Farrell is John McBurney, an injured Yankee soldier who’s deserted his post. He’s taken into a female boarding school in a sprawling estate to recover from his wounds. Its white pillared grandiosity recalls the Tara of Gone with the Wind.
He foments rivalry and dissension between the women. They vie for his attention while he, in turn, tries to persuade them to keep him within their sanctuary. The spareness of their lives is unsettled by the presence of a male figure in their midst, a cuckoo in the secluded nest of their various forms of forlornness.
Nicole Kidman is Martha Farnsworth, the school’s headmistress. Kirsten Dunst plays Edwina, one of its teachers. Various pupils parade about the place in satins and laces as the sexual tensions mount.
In Siegel’s film the women’s loneliness was shown in broad strokes. Here it’s more nuanced, conveyed in glances and muted gestures. At times you feel you’re watching Les Liaisons Dangereuses transported to the Virginia of 1864.
Outside the candle-lit splendour of the school the war rages. Inside it inside a different kind of war goes on inside the characters’ heads. The beauty of their surroundings contrasts with their mounting frustration.
Coppola oversees the proceedings with the kind of moody expressionism we’ve come to expect from her. Some scenes are reminiscent of her earlier The Virgin Suicides in their succulence. Philippe Le Sourd uses his camera like a paintbrush. His work on fog and sun alike mesmerises us with its claustrophobic intensity.
Farrell doesn’t quite have the charisma of Eastwood as the corporal wondering if he’ll be given up to the Confederates when his leg heals. The film is more interesting for the dynamics that go on between the women, especially Martha, Edwina and the pampered student Alicia (Elle Fanning).
Repressed
Edwina is the most repressed. Martha has a tad more discipline despite having lost her husband in the war.
A sub-Freudian battle of the sexes plays itself out. Will the women turn from McBurney’s protectors to his nemeses?
Most remakes these days ramp up the energy of the films they’re adapting. How refreshing it is to finally see one that plays the original down, replacing male machismo with female intuition.

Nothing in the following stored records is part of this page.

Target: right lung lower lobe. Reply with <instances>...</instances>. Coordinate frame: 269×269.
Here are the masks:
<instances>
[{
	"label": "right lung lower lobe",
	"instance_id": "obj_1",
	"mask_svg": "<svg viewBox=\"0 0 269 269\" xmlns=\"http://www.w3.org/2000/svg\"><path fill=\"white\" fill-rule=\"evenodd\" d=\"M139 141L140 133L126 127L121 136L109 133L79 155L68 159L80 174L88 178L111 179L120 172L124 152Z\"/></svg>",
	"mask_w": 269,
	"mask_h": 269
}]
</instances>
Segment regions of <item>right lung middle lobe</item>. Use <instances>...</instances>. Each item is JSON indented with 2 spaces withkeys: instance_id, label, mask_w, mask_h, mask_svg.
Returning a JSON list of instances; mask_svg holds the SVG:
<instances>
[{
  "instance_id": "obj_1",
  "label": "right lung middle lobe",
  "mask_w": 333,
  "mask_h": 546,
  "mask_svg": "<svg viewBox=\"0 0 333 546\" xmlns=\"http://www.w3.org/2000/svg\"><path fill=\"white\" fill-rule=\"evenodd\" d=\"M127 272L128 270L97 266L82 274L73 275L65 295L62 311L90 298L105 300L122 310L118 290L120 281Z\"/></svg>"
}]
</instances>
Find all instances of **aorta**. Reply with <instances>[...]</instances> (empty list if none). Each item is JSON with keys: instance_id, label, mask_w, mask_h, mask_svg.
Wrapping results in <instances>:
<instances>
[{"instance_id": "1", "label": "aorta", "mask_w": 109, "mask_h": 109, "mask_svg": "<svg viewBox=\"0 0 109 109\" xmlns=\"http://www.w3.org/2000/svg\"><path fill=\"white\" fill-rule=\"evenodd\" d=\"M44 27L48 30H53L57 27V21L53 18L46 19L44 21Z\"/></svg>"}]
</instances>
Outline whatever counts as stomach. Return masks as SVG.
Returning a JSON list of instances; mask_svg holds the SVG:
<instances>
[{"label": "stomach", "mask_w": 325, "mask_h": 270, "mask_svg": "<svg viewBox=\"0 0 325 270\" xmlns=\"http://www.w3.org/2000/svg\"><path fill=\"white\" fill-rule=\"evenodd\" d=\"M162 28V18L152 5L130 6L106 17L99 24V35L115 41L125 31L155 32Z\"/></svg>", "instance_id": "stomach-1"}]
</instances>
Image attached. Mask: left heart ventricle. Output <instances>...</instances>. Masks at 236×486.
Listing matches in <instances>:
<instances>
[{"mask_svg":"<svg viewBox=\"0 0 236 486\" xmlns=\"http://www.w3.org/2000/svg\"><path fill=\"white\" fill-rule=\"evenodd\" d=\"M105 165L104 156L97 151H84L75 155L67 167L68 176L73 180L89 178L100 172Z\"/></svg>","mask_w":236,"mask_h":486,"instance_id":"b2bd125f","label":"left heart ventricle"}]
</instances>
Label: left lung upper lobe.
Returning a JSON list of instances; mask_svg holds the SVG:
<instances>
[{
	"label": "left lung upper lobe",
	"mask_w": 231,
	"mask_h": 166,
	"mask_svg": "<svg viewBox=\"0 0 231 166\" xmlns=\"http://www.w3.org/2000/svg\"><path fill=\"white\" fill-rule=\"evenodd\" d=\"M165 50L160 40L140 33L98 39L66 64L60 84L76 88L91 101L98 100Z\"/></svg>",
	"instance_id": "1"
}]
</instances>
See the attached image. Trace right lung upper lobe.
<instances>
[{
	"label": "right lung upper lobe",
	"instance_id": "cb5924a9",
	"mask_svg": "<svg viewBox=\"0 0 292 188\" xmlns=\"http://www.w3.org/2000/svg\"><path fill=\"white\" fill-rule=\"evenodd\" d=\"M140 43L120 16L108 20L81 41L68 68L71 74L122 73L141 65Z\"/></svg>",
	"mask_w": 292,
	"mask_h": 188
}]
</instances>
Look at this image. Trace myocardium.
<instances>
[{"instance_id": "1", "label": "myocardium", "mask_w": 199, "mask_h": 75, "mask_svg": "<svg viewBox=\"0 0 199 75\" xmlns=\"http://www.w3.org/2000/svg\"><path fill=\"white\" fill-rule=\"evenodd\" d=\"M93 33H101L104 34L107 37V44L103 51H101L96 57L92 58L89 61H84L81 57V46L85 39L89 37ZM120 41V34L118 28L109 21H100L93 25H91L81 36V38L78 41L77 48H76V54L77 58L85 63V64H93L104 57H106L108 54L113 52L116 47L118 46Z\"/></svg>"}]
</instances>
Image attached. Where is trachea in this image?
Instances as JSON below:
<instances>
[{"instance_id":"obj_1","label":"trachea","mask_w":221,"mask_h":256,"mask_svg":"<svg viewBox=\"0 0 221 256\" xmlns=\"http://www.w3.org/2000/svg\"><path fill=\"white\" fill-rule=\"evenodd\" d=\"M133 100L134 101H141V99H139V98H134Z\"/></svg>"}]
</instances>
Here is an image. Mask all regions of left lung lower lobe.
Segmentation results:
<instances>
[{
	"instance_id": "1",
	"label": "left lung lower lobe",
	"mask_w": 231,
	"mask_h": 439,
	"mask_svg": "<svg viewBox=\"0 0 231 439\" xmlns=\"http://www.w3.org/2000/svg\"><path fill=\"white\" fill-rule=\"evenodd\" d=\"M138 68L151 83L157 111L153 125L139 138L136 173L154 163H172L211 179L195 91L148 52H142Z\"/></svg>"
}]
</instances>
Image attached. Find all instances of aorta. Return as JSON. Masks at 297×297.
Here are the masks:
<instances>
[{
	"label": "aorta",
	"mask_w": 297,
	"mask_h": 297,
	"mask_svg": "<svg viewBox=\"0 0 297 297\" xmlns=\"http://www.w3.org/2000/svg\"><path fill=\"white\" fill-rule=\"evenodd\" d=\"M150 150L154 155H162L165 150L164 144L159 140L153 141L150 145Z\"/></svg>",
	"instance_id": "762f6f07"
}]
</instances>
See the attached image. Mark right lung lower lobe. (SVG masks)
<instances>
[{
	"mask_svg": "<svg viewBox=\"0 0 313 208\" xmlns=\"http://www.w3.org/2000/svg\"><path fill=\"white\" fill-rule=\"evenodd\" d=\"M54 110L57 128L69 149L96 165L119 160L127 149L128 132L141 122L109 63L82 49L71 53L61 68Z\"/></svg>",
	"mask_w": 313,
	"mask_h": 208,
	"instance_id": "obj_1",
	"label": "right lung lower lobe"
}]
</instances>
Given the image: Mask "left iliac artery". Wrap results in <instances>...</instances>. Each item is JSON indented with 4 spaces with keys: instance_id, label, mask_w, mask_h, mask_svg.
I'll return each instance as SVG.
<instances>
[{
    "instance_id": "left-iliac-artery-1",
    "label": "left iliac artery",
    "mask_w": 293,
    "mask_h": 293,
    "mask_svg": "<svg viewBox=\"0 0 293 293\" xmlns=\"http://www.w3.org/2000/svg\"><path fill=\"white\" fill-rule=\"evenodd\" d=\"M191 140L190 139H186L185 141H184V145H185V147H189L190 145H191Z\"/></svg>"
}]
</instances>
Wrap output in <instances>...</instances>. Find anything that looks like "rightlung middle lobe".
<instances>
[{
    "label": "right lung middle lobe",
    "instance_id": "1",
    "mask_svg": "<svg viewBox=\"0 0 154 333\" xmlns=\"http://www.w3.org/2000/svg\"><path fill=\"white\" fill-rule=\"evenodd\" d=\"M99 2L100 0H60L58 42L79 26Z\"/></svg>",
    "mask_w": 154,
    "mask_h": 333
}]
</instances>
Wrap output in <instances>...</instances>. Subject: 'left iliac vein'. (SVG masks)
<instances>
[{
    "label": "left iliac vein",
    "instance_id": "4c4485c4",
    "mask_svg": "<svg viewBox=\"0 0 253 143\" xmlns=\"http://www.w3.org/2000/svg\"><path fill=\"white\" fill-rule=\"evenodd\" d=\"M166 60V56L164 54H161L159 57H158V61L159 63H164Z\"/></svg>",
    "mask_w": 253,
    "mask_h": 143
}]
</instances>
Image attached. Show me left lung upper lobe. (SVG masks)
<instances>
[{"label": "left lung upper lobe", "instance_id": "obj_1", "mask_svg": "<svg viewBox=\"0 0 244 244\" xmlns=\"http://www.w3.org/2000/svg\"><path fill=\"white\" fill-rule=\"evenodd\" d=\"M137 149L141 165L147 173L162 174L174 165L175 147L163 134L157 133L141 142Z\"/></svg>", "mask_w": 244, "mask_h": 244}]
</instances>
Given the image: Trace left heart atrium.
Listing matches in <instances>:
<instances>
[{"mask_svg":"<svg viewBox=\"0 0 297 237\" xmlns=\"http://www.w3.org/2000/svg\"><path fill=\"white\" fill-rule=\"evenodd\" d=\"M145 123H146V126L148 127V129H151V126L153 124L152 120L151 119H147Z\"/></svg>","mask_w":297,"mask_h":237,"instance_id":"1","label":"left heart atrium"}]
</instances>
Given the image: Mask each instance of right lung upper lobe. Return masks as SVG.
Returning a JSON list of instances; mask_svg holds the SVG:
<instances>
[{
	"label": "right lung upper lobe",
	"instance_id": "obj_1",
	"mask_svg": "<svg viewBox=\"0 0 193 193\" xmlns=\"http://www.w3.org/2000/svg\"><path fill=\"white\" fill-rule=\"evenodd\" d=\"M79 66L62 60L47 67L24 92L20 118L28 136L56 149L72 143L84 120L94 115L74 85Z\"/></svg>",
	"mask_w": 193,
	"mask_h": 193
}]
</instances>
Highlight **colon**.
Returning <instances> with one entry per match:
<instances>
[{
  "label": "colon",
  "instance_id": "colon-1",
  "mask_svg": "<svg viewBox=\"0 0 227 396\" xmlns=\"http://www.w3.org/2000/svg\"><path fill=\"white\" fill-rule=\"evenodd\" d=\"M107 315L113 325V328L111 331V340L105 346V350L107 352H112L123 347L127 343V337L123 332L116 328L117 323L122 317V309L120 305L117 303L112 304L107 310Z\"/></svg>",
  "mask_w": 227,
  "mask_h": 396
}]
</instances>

Clark Gable arranged to have the so-called ‘women’s director’ George Cukor removed from the set of Gone with the Wind in 1939 because, he claimed, Cukor was ‘throwing’ the film to his co-star Vivien Leigh. He was eventually replaced with Gable’s friend Victor Fleming, a ‘man’s man.’
It would be interesting to see what Ms Coppola would make of this chauvinistic film if she re-made it today. Would Scarlett O’Hara get the famous “frankly my dear” line instead of Rhett Butler?